The Thomas More Society “is drafting model legislation for state lawmakers that would allow private citizens to sue anyone who helps a resident of a state that has banned abortion from terminating a pregnancy outside of that state,” according to the Washington Post. “The draft language will borrow from the novel legal strategy behind a Texas abortion ban enacted last year in which private citizens were empowered to enforce the law through civil litigation.”

“The subject was much discussed at two national antiabortion conferences last weekend, with several lawmakers interested in introducing these kinds of bills in their own states,” the Post reported.

READ: Arizona activists fail to get ‘abortion rights’ measure on November ballot

“Just because you jump across a state line doesn’t mean your home state doesn’t have jurisdiction,” an attorney with Thomas More Society told the Post. “It’s not a free abortion card when you drive across the state line.”
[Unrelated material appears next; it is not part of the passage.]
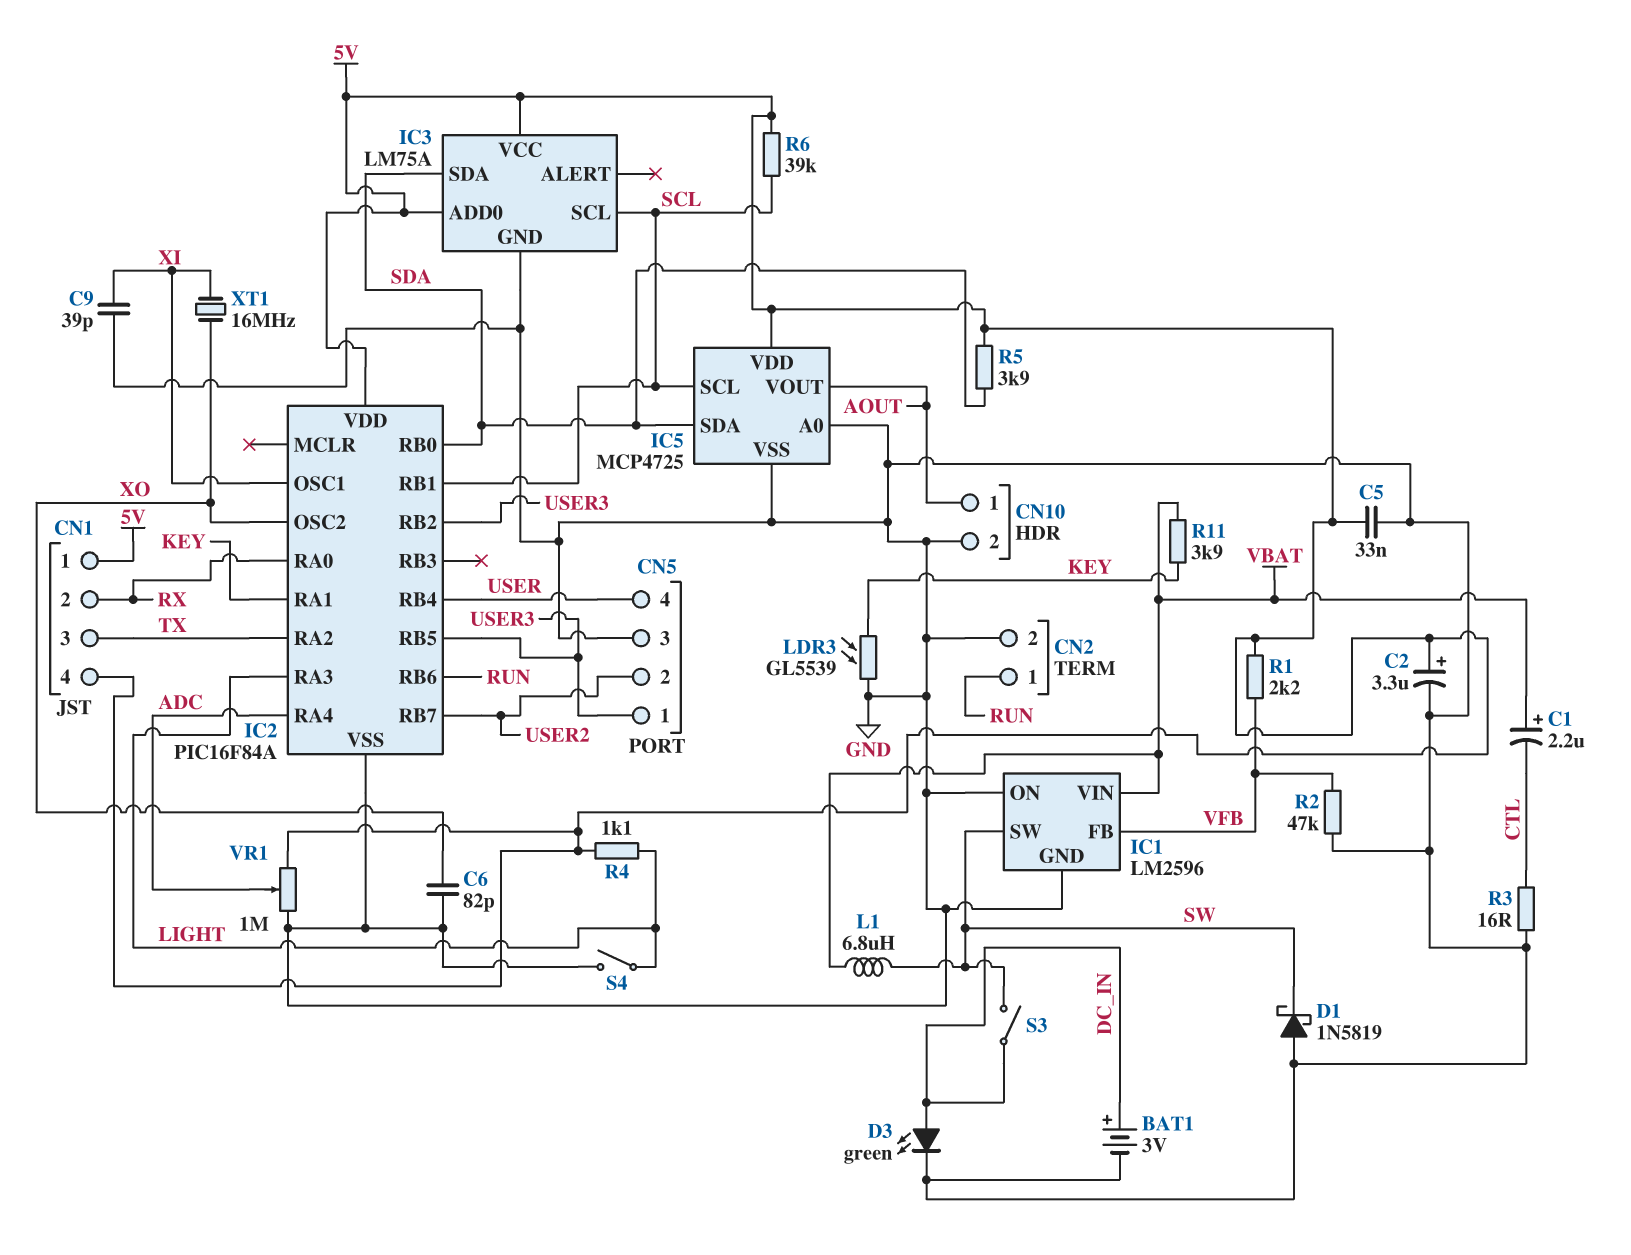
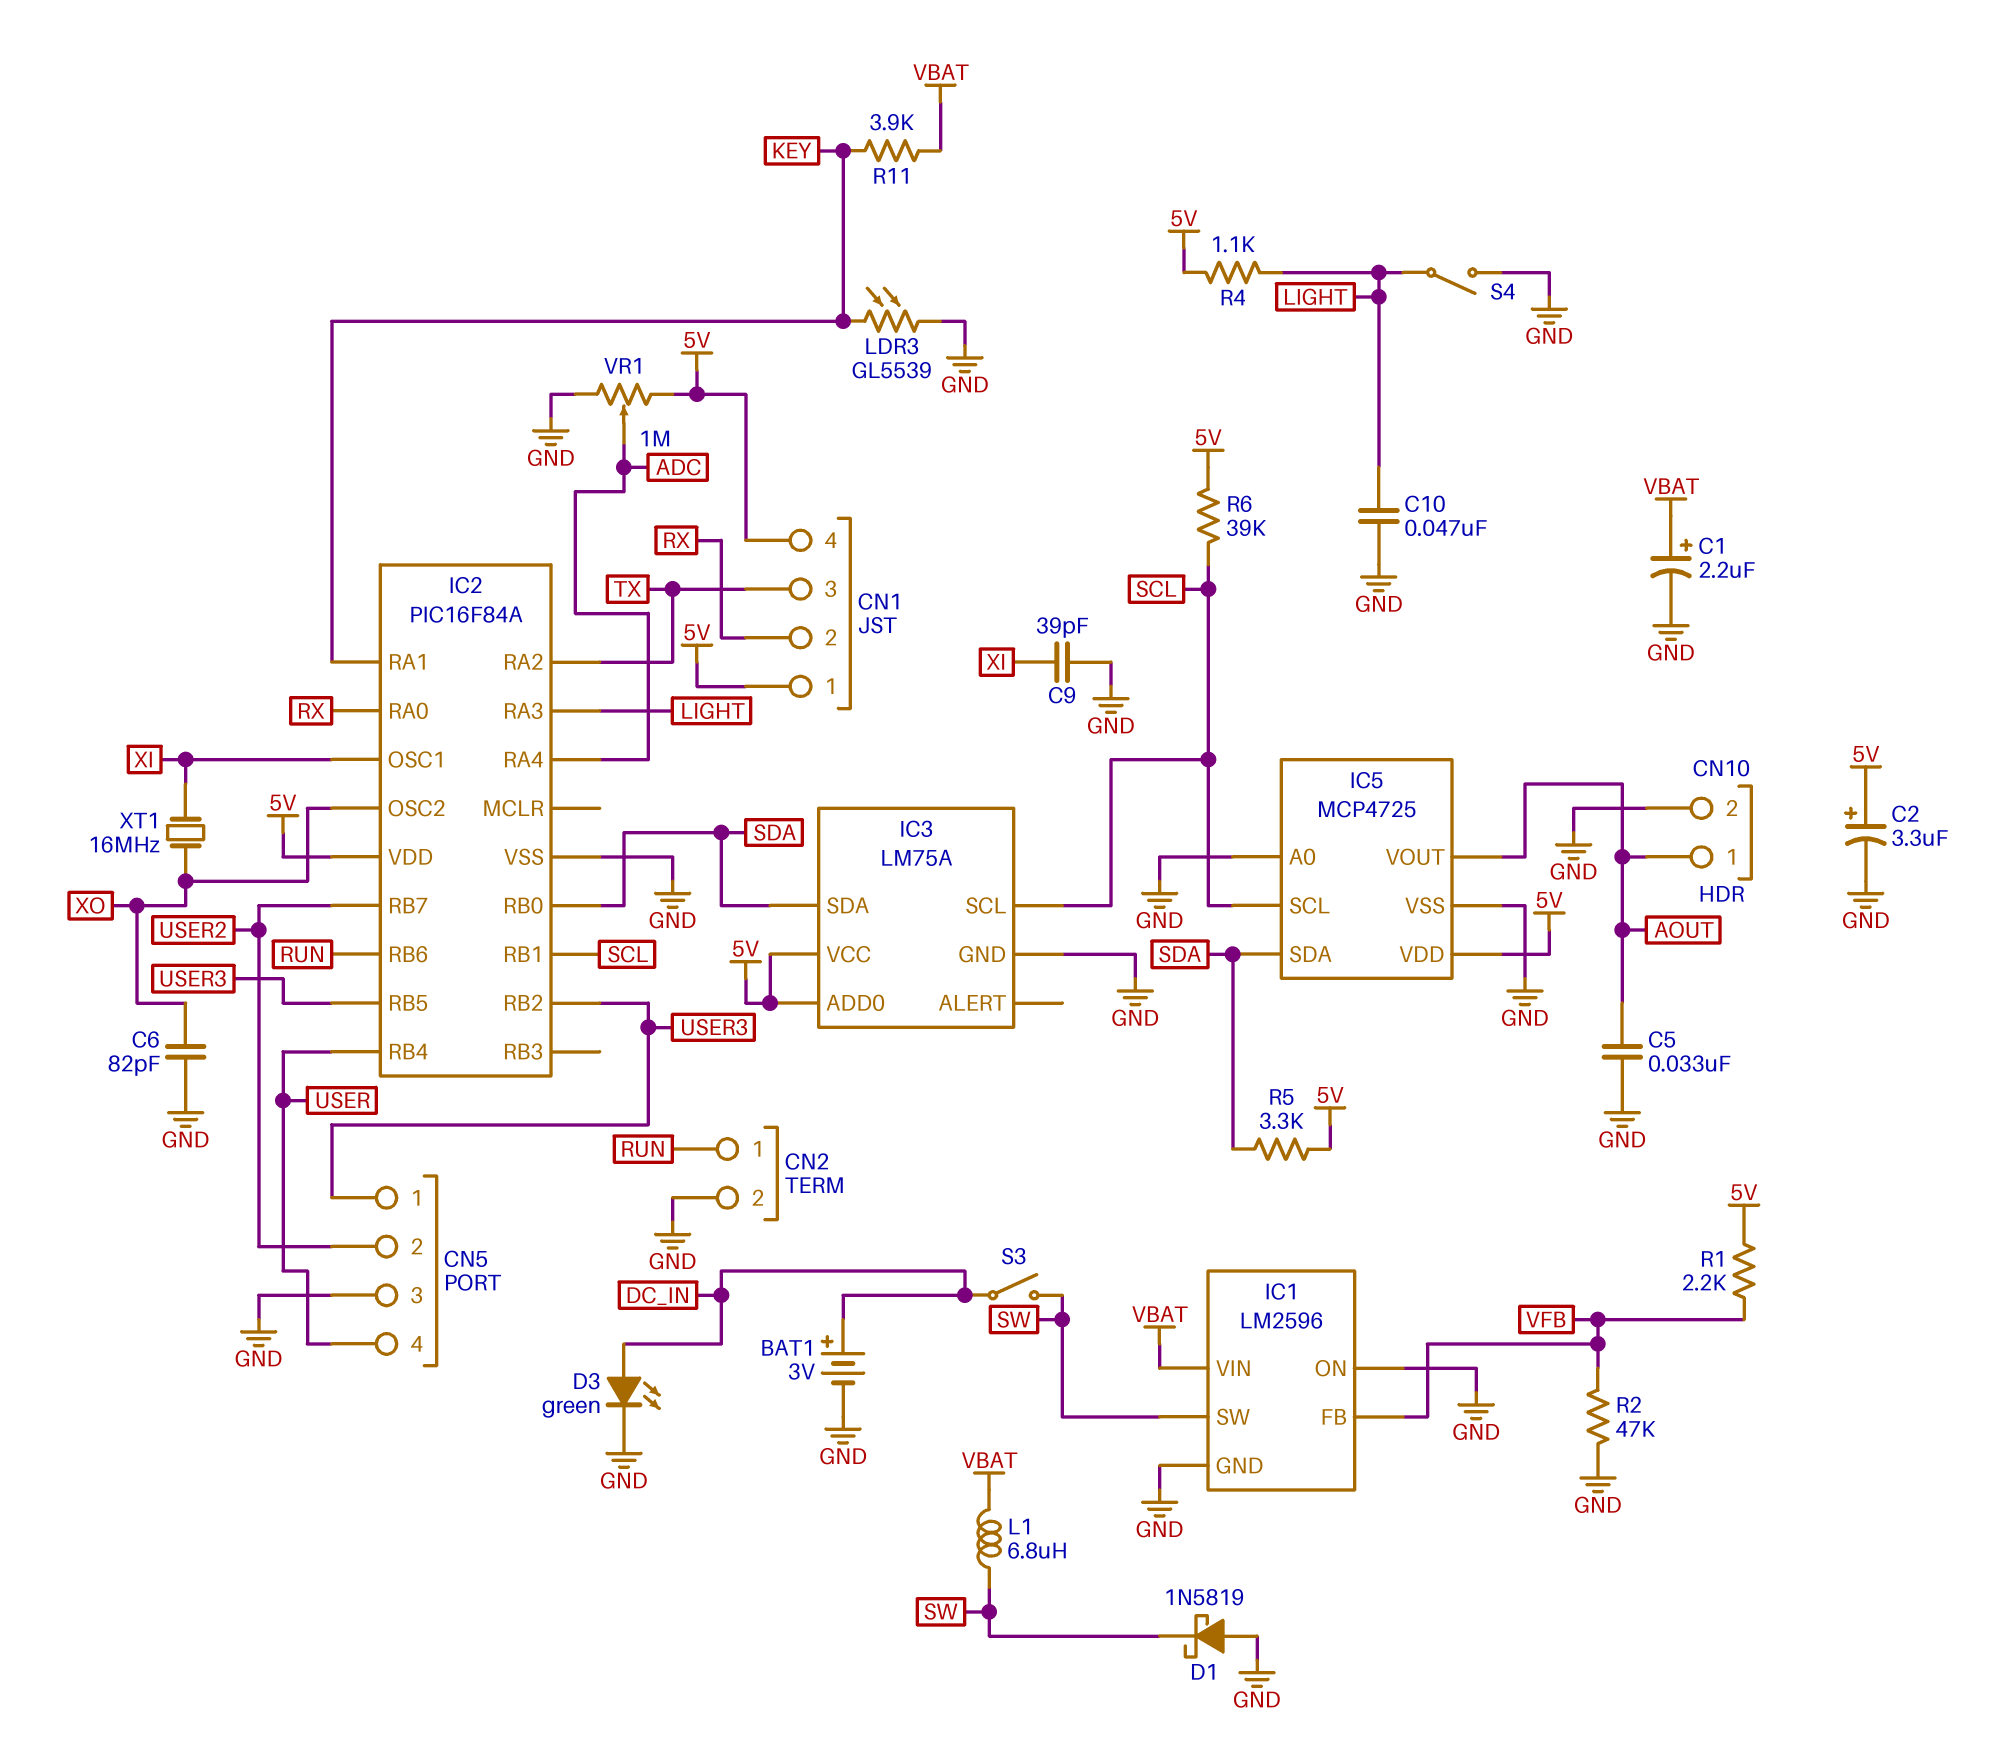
C1: 2.2uF (plus VBAT, minus CTL) -> 2.2uF (plus VBAT, minus GND)
C5: 33nF (5V, GND) -> 33nF (AOUT, GND)
C10: none -> 47nF (GND, LIGHT)
R3: 16 (CTL, GND) -> none
R5: 3.9k (5V, SDA) -> 3.3k (5V, SDA)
“Many of us have supported legislation to stop human trafficking,” Arkansas state Senator Jason Rapert, president of the National Association of Christian Lawmakers, told the Post. “So why is there a pass on people trafficking women in order to make money off of aborting their babies?”

The National Association of Christian Lawmakers also strategized recently on how to stop women from leaving pro-life states for those with liberal abortion policies. States like Illinois are expected to see women coming from Michigan, Ohio, and Indiana, for example.

State Rep. Mary Elizabeth Coleman proposed a bill in Missouri in 2021 to allow citizens to sue people facilitating an abortion. The legislation would empower citizens rather than the state to sue abortionists and anyone else, other than the mother, who facilitates an abortion of a baby with a detectable heartbeat.

Planned Parenthood opened an abortion facility in Illinois in 2019 in anticipation of the sole location in St. Louis closing.

READ: North Carolina gov. signs order protecting abortion ‘rights’ following Roe reversal

The Washington Post noted that liberal states have implemented laws to attempt to stop prosecution of people who aid and abet in abortions.

“Connecticut passed a law in April that offers broad protections from antiabortion laws that try to reach into other states,” the paper reported. “The measure would shield people from out-of-state summonses or subpoenas issued in cases related to abortion procedures that are legal in Connecticut.”

“And it would prevent Connecticut authorities from adhering to another state’s request to investigate or punish anyone involved in facilitating a legal abortion in Connecticut,” the newspaper reported.

New Mexico’s Governor Michele Lujan Grisham also ordered government agencies not to assist in the prosecution of abortionists who illegally killed babies in other states.

Wisconsin Governor Tony Evers said he would provide “clemency” for anyone for participating in an abortion, which is now illegal in the state due to a pre-Roe ban.